* **Selected passage**:
Segment Open
Depth From Complexity pt.3
Monday, July 9, 2012 at 9:29PM
Richard Terrell (KirbyKid) in Competition, Depth & Complexity, Interplay, Language, Level Design

The following are my final comments on depth. 

 

Interplay Isn't Everything

The main reason why I wanted to clarify depth in this article series, specifically how it's something more than just interplay, is because pure interplay isn't everything. I can design a game right now with near infinite back-and-forth interplay counters. Let's call it 1UpperCut. This is a two player game where each player tries to 1up each other by saying a higher number than the other player. To win, just say the higher number followed by "I have now won the game." Before you say "game" your opponent can cut you off and say a higher number. As long as your opponent is saying a higher number you cannot win. This game has lots of back-and-forth interplay, but it's also fairly meaningless. 

The point is interplay when in service of gameplay should move the gamestate in a direction. Stalling, static space, and infinite loops can work against depth and the meaning of gameplay by keeping the consequences and player progress from advancing.  

You can have games that are very complex with very little interplay (Dominion, Acquire, Guitar Hero, time trials in racing games). You can have non-complex games with small loops of interplay (Rock Paper Scissors). You can have these same style games with more complexities (The Dinosaur King arcade game).  There are "games" with some interplay, some complexity, and no player choice (War: the card game). And there are games with many options and interplay that suffer from dominant strategies or broken characters (Street Fighter 2 Akuma, Street Fighter 3 Third Strike). None of these games are very deep (or as deep as they can be without bans in the Street Fighter cases). Now it's clear that gameplay depth applies to a very specific quality. 

 

Deep Gameplay Starts with Risk Reward

There is a drawback to playing deep, complex games. Because the depth makes more complexities relevant for success, deep and complex games create greater learning barriers for beginning players. Another way of looking at this problem is that players have to learn much more before the gameplay "clicks" in their minds; before they have enough basic know-how to understand the gameplay system at its core.

 

 

So much of what is great about gameplay -- how it is a rich interactive learning environment, how it reflects players and their mental states, how it squeezes, and how players have agency in the system -- only occurs when players make informed decisions. As obvious as it seems, in open gameplay systems, before learning the basics of gameplay, players are still in a learning stage. In this stage players are unable to make informed decisions about what to do because they cannot evaluate the gameplay scenarios accurately. Keep in mind that some rules are more core to gameplay than others and there are surely many nuances that highly successful players never need to learn. Accurately evaluating gameplay scenarios first requires understanding the risk-reward of options. Deep gameplay of interesting choices and informed decisions only begins when players understand which options are risky and what the return is for success. Knowing the risks involves grasping how the consequences may ripple forward according to the dynamics of the system. With this information, players can start to express their agency in a deep, open gameplay system.
Segment Closed
* **Source data**:
Segment Open
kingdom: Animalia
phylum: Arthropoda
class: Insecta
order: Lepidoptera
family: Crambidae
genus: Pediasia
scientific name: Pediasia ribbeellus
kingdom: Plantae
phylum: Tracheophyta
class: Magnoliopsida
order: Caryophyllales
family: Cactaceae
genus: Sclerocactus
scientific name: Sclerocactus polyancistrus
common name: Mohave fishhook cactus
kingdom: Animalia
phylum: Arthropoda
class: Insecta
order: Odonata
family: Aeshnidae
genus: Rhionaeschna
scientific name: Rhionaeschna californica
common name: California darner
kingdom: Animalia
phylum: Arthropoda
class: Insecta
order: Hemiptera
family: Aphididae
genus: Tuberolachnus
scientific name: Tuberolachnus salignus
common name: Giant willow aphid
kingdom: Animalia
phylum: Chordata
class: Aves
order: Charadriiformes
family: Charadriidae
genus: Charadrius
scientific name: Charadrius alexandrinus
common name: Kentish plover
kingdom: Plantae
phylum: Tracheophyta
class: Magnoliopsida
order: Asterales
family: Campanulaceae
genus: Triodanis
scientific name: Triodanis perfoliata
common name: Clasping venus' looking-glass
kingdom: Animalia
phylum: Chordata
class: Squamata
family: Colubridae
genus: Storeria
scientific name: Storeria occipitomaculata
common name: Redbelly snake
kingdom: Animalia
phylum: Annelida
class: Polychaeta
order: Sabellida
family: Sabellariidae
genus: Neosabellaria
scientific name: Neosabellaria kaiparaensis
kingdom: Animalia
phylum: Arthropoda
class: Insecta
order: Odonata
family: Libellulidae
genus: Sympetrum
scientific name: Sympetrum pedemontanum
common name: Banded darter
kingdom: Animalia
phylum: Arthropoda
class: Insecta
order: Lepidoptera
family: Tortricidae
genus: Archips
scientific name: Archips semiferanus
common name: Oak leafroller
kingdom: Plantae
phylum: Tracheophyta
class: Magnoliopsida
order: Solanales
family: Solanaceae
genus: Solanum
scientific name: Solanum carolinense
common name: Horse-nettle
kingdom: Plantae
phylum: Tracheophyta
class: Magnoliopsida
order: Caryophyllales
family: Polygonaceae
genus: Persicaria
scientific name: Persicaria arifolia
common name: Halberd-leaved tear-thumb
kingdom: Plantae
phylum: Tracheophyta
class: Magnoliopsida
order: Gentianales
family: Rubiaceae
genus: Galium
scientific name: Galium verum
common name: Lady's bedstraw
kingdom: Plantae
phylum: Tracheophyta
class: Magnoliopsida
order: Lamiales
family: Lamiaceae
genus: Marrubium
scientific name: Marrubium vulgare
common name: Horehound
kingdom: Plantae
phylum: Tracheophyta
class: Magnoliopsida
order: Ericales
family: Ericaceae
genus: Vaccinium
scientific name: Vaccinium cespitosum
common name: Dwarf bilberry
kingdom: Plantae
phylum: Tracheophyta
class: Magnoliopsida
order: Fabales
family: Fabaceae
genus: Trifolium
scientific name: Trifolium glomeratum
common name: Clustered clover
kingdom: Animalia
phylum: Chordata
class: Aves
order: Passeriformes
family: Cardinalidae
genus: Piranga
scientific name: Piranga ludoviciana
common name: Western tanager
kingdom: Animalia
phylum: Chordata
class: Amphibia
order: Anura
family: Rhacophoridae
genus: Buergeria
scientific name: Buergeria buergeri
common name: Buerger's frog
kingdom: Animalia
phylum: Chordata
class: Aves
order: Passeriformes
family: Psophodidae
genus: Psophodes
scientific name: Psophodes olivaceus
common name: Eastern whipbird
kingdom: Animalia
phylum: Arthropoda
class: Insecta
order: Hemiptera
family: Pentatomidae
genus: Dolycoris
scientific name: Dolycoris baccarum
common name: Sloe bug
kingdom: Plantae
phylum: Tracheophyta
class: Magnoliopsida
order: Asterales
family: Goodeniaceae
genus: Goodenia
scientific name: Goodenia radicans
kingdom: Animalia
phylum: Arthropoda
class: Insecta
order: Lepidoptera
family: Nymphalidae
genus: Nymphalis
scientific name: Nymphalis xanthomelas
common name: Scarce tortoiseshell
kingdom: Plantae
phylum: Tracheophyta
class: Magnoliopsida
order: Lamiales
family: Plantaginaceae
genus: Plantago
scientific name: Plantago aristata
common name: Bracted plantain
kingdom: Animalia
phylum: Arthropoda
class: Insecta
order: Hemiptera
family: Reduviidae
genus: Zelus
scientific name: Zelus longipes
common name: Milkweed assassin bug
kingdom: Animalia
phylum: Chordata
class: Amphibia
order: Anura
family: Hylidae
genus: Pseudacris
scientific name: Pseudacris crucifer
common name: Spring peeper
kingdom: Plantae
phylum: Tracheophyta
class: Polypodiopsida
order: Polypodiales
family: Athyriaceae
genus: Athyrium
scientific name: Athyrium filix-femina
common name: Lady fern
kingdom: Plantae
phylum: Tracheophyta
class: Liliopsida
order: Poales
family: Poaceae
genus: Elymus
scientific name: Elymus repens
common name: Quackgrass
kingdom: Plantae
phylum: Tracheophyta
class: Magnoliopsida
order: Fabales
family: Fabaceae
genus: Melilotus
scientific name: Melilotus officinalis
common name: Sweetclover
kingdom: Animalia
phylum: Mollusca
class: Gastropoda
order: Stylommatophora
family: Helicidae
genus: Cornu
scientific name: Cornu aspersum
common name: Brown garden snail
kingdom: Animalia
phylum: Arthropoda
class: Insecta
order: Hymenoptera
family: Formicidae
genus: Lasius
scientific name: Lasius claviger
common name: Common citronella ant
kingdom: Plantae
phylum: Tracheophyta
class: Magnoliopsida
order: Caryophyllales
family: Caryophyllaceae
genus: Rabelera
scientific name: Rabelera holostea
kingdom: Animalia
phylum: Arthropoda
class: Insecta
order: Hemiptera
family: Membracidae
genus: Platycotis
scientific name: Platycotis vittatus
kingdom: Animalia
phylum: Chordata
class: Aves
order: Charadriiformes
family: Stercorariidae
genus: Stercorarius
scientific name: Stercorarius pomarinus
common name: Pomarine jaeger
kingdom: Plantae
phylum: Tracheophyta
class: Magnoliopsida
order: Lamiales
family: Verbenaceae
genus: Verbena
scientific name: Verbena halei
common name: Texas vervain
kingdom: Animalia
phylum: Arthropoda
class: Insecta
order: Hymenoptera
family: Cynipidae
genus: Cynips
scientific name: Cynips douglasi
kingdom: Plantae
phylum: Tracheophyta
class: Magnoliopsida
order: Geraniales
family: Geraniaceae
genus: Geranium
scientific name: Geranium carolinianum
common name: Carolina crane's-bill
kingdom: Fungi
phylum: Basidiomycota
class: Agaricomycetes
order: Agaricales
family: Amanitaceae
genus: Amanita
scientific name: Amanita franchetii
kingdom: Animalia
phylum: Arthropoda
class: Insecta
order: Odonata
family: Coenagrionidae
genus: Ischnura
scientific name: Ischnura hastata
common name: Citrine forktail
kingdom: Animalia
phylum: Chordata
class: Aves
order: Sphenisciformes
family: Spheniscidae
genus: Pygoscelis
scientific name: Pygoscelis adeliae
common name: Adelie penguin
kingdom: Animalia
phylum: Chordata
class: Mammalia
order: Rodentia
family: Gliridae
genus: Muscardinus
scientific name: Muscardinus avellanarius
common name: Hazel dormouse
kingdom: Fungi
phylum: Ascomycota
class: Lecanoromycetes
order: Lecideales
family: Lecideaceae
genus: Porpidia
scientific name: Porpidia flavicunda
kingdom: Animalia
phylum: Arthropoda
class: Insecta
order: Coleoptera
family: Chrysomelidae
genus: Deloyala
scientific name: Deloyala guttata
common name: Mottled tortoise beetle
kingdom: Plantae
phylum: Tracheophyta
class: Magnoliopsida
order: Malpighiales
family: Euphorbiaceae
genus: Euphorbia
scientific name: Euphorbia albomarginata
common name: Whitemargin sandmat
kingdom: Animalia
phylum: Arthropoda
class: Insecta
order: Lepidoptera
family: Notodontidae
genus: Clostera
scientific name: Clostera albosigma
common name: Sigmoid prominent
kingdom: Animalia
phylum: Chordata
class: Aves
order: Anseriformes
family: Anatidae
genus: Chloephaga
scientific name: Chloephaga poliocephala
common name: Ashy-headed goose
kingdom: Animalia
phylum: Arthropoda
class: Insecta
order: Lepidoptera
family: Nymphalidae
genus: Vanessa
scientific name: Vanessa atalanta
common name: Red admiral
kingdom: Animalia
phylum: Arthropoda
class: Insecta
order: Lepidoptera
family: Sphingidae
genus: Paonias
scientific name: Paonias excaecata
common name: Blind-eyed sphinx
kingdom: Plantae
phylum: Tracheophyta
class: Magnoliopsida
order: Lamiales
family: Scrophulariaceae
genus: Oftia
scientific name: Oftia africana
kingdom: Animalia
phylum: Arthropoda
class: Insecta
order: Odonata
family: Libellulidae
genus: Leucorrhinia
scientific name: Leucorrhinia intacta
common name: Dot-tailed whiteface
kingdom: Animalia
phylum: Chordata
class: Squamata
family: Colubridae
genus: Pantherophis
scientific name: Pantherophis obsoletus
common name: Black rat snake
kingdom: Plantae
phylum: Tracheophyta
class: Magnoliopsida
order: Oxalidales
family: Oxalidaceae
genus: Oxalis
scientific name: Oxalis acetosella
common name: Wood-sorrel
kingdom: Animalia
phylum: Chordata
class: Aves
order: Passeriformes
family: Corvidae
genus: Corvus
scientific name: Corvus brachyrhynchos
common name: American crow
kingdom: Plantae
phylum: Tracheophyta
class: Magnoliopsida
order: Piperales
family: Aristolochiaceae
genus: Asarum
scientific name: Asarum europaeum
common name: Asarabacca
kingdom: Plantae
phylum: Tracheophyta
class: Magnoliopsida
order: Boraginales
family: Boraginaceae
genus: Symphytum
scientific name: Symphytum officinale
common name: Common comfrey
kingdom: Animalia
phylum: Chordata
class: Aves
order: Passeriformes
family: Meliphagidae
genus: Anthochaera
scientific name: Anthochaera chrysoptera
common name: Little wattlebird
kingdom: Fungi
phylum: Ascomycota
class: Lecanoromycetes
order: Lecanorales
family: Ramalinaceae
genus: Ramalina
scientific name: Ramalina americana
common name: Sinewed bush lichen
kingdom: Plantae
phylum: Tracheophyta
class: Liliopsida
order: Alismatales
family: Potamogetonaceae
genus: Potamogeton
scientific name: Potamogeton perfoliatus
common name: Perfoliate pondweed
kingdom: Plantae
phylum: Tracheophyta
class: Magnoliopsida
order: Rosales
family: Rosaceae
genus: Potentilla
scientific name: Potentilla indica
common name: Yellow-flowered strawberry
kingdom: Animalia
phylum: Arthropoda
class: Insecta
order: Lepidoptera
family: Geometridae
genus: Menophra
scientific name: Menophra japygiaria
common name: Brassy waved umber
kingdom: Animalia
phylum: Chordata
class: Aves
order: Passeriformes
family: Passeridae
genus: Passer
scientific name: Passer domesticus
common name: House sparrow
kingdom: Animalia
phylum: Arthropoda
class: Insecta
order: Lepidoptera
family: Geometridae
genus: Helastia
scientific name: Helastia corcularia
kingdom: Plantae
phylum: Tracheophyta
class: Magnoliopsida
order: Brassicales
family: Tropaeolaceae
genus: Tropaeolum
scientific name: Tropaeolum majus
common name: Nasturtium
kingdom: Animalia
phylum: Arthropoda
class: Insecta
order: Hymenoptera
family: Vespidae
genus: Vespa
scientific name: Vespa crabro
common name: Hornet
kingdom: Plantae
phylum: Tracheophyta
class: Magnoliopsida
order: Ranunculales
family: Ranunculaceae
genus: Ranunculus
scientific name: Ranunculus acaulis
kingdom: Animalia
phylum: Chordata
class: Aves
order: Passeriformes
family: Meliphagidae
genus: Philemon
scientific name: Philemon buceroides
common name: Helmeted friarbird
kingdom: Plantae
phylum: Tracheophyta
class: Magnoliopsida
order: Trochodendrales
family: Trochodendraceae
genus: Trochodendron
Segment Closed
* **Instructions**:
a: Write out everything in the article on gameplay depth from "Deep Gameplay Starts" down to "at its core.".
b: Extend the article on gameplay depth past its last sentence.

* **Answers by item**:
a:
Deep Gameplay Starts with Risk Reward

There is a drawback to playing deep, complex games. Because the depth makes more complexities relevant for success, deep and complex games create greater learning barriers for beginning players. Another way of looking at this problem is that players have to learn much more before the gameplay "clicks" in their minds; before they have enough basic know-how to understand the gameplay system at its core.

b:
There is no risk for doing an action if players are not committed to the consequences. Moment to moment if the player can simply take a move back, get a do over, or abuse save systems there is almost no gameplay. With no real commitment to actions and their consequences, players merely explore the possibilities of the system. Doing so is not a necessarily gameplay. Risk comes from potential consequences and deep gameplay starts when these consequences cannot be taken back. 

Players don't risk anything until they commit. Commit to an animation. Commit to a move. Commit to a turn. Commit to a position. Commit to something. This is why I tend to dislike cancels in game design. Cancels tend to delay the gameplay of a game by allowing players to cancel some of the consequences of their actions. Cancels can stress the core interplay design of a game and raise the learning barrier by increasing the importance of complex, dexterous, nuanced strategies. Basically, if everyone is canceling many of their consequences, then everyone must cancel to reach the new level of "normal" play. Cancels also tend to raise the action frequency of gameplay. For all these reasons, I do not prefer L-canceling in my Smash Brothers or snaking in my Mario Kart.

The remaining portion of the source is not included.